The problem it was built to solve
Picture the old way of running a busy retail "mall" site. The boss wants change: a faster site, a more flexible site, something that keeps up with the competition. Then the everyday requests arrive.
Marketing needs the site layout changed. IT explains that the change needs code, so it has to be raised as a change request and scheduled, perhaps a week out. A product launch is coming and a new page is needed by the weekend, so everyone works long hours to hand-build it. The bottleneck was never a lack of ideas. It was that every presentation change had to pass through development.
The shift: marketing as the Site Presentation Owner
TT-WBD moves the presentation layer out of the release cycle. With the Web Based Designer, the marketing team can:
- Create a new, fully functional web page.
- Design and customise the page layout.
- Integrate marketing concepts and ideas directly, with ease.
- Fix most presentation and aesthetic issues themselves.
- Define site contents and navigation.
The result is a clean division of responsibility: marketing becomes the Site Presentation Owner, while development concentrates on the components and the platform underneath.
How a page reaches production
Designing a page is only half the story; getting it live safely is the other half. In TT-WBD, marketing designs pages in the Designer, then publishes them to a staging server. From there a page generation server continuously generates the site's pages and pushes them on to the production servers, keeping content up to date without a manual deploy each time. Dashboards cover both deployment and page generation, so the path from "designed" to "live" stays visible.
A useful analogy: building a house
It helps to think of building a site like building a house.
- Developers supply the materials. The IT team builds the widgets, the pre-built site sections, zones, and tools used to assemble pages.
- TT-WBD is the tools. The Web Based Designer is what you build with.
- Marketing brings the design and the concepts. Using the widgets, the marketing team designs the pages and then manages and maintains them across the mall sites.
Inside the Designer
A closer look at TT-WBD shows the pieces a page builder works with: a navpoint editor for defining navigation, a widget selector for choosing components, the designer canvas itself, plus widget preview and widget information views, and a flow for creating a new page.
What are widgets? Reusable components used to create and modify web pages. Every page in TT-WBD is composed of widgets.
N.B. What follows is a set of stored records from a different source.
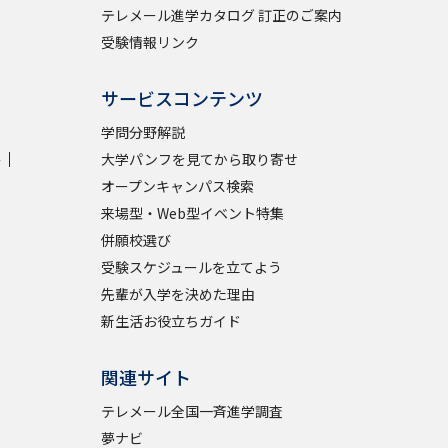
テレメール進学カタログ 訂正のご案内
受験情報リンク
サービスコンテンツ
学問分野解説
学
大学パンフを見てから取り寄せ
オープンキャンパス検索
来場型・Web型イベント特集
併願校選び
受験スケジュールを立てよう
先輩が入学を決めた理由
新生活お役立ちガイド
関連サイト
テレメール全国一斉進学調査
夢ナビ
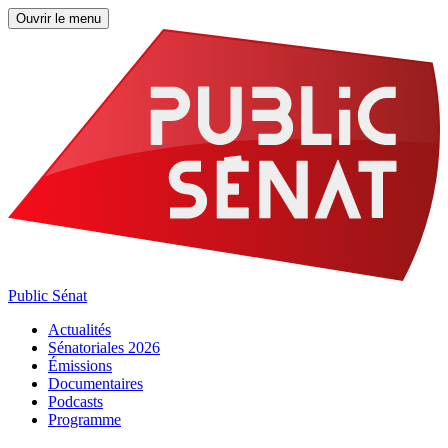
Ouvrir le menu
Public Sénat
Actualités
Sénatoriales 2026
Émissions
Documentaires
Podcasts
Programme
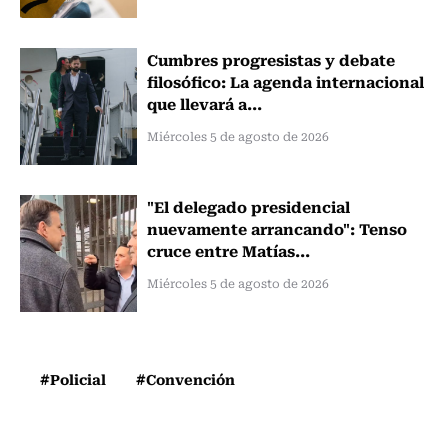
Cumbres progresistas y debate
filosófico: La agenda internacional
que llevará a...
Miércoles 5 de agosto de 2026
"El delegado presidencial
nuevamente arrancando": Tenso
cruce entre Matías...
Miércoles 5 de agosto de 2026
#Policial
#Convención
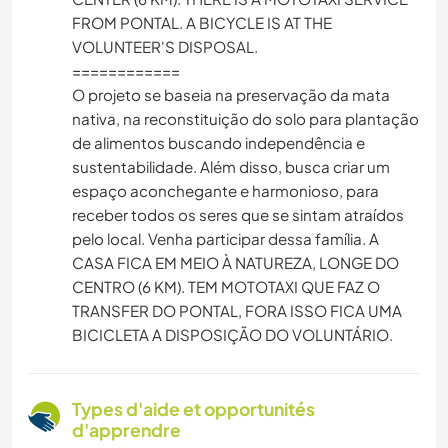
FROM PONTAL. A BICYCLE IS AT THE
VOLUNTEER'S DISPOSAL.
============
O projeto se baseia na preservação da mata
nativa, na reconstituição do solo para plantação
de alimentos buscando independência e
sustentabilidade. Além disso, busca criar um
espaço aconchegante e harmonioso, para
receber todos os seres que se sintam atraídos
pelo local. Venha participar dessa família. A
CASA FICA EM MEIO À NATUREZA, LONGE DO
CENTRO (6 KM). TEM MOTOTAXI QUE FAZ O
TRANSFER DO PONTAL, FORA ISSO FICA UMA
BICICLETA A DISPOSIÇÃO DO VOLUNTÁRIO.
Types d'aide et opportunités
d'apprendre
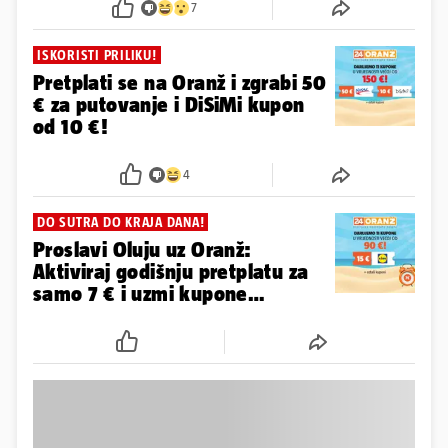
7
ISKORISTI PRILIKU!
Pretplati se na Oranž i zgrabi 50
€ za putovanje i DiSiMi kupon
od 10 €!
4
DO SUTRA DO KRAJA DANA!
Proslavi Oluju uz Oranž:
Aktiviraj godišnju pretplatu za
samo 7 € i uzmi kupone
vrijedne 97 €!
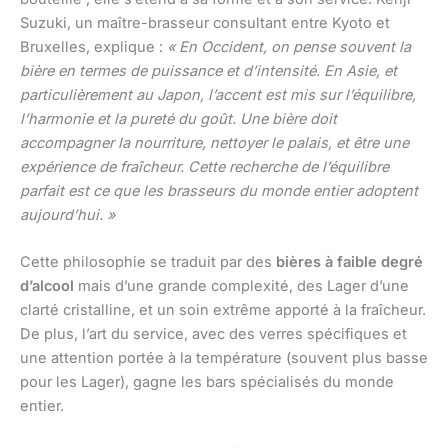
Suzuki, un maître-brasseur consultant entre Kyoto et
Bruxelles, explique :
« En Occident, on pense souvent la
bière en termes de puissance et d’intensité. En Asie, et
particulièrement au Japon, l’accent est mis sur l’équilibre,
l’harmonie et la pureté du goût. Une bière doit
accompagner la nourriture, nettoyer le palais, et être une
expérience de fraîcheur. Cette recherche de l’équilibre
parfait est ce que les brasseurs du monde entier adoptent
aujourd’hui. »
Cette philosophie se traduit par des
bières à faible degré
d’alcool
mais d’une grande complexité, des Lager d’une
clarté cristalline, et un soin extrême apporté à la fraîcheur.
De plus, l’art du service, avec des verres spécifiques et
une attention portée à la température (souvent plus basse
pour les Lager), gagne les bars spécialisés du monde
entier.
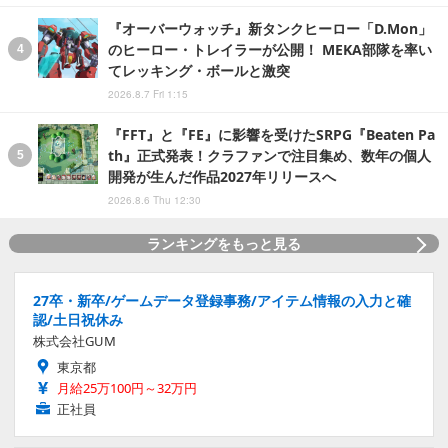
『オーバーウォッチ』新タンクヒーロー「D.Mon」
のヒーロー・トレイラーが公開！ MEKA部隊を率い
てレッキング・ボールと激突
2026.8.7 Fri 1:15
『FFT』と『FE』に影響を受けたSRPG『Beaten Pa
th』正式発表！クラファンで注目集め、数年の個人
開発が生んだ作品2027年リリースへ
2026.8.6 Thu 12:30
ランキングをもっと見る
27卒・新卒/ゲームデータ登録事務/アイテム情報の入力と確
認/土日祝休み
株式会社GUM
東京都
月給25万100円～32万円
正社員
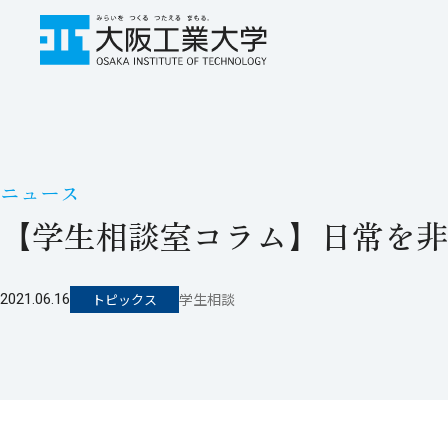
ニュース
【学生相談室コラム】日常を非
学生相談
2021.06.16
トピックス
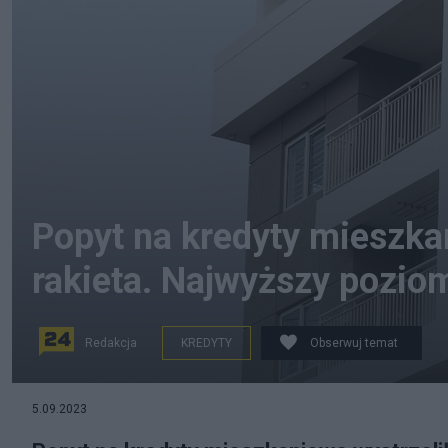
Popyt na kredyty mieszka
rakieta. Najwyższy poziom
Redakcja
KREDYTY
Obserwuj temat
fot. Canva
5.09.2023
They are organised into libraries, a folder structure that logically groups widgets so they are easy to find and reuse.
The core widgets give you the building blocks for a page:
- Page widget — the foundation of a web page; the base placeholder that holds the others.
- Zone widget — a reusable group of widgets; a placeholder for other widgets.
- Grid widget — lays out sections and defines where a particular widget sits.
- CropImage widget — creates cropped images.
- Frame widget — creates a bordered frame from an image.
- RichText widget — adds rich-text formatted captions and copy.
With these in hand, a marketing team can build a real page from scratch in minutes rather than waiting a week for a release. That was the whole point.